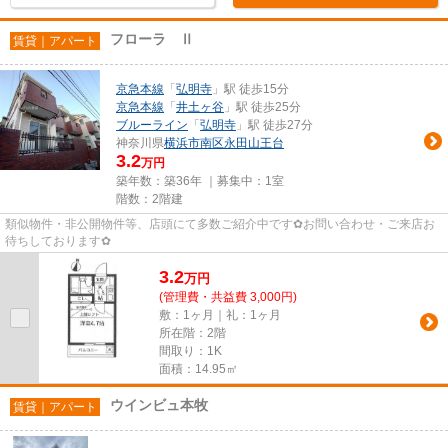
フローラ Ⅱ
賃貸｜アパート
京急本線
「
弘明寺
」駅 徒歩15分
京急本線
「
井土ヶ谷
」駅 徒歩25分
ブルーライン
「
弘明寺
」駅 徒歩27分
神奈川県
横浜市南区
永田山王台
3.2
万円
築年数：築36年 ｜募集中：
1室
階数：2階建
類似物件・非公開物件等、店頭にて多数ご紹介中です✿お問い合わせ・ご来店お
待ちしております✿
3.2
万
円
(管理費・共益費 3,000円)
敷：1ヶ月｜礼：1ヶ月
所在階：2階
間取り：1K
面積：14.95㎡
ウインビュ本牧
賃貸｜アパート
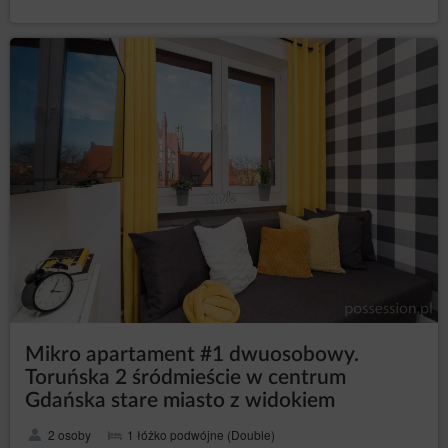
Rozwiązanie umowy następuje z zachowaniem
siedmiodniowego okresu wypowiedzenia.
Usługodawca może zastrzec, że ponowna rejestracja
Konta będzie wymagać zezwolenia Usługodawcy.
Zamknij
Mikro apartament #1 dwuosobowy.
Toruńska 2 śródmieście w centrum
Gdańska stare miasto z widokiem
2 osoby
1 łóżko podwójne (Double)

--------------------

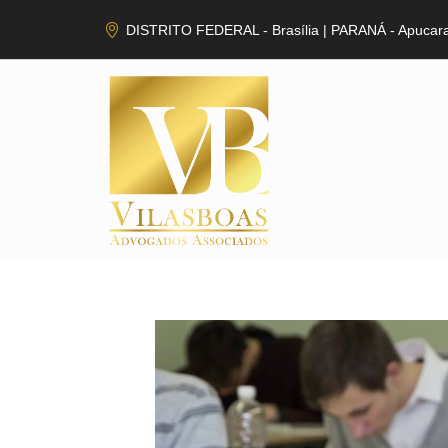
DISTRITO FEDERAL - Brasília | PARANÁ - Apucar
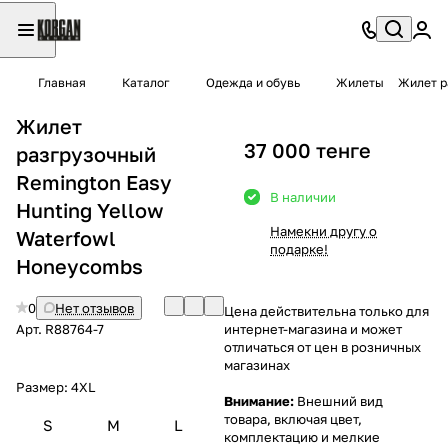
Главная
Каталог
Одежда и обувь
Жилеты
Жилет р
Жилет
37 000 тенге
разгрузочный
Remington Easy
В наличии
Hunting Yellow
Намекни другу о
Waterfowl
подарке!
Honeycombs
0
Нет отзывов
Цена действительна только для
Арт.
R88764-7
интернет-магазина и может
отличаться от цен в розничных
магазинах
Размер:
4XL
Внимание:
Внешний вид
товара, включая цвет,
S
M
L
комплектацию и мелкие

--------------------

ACTIVITY ▸
From the records above, copy out the line with "разгрузочный", the line with "комплектацию и мелкие", and every line between them, word for word.

ANSWER SPACE ▸
разгрузочный
Remington Easy
В наличии
Hunting Yellow
Намекни другу о
Waterfowl
подарке!
Honeycombs
0
Нет отзывов
Цена действительна только для
Арт.
R88764-7
интернет-магазина и может
отличаться от цен в розничных
магазинах
Размер:
4XL
Внимание:
Внешний вид
товара, включая цвет,
S
M
L
комплектацию и мелкие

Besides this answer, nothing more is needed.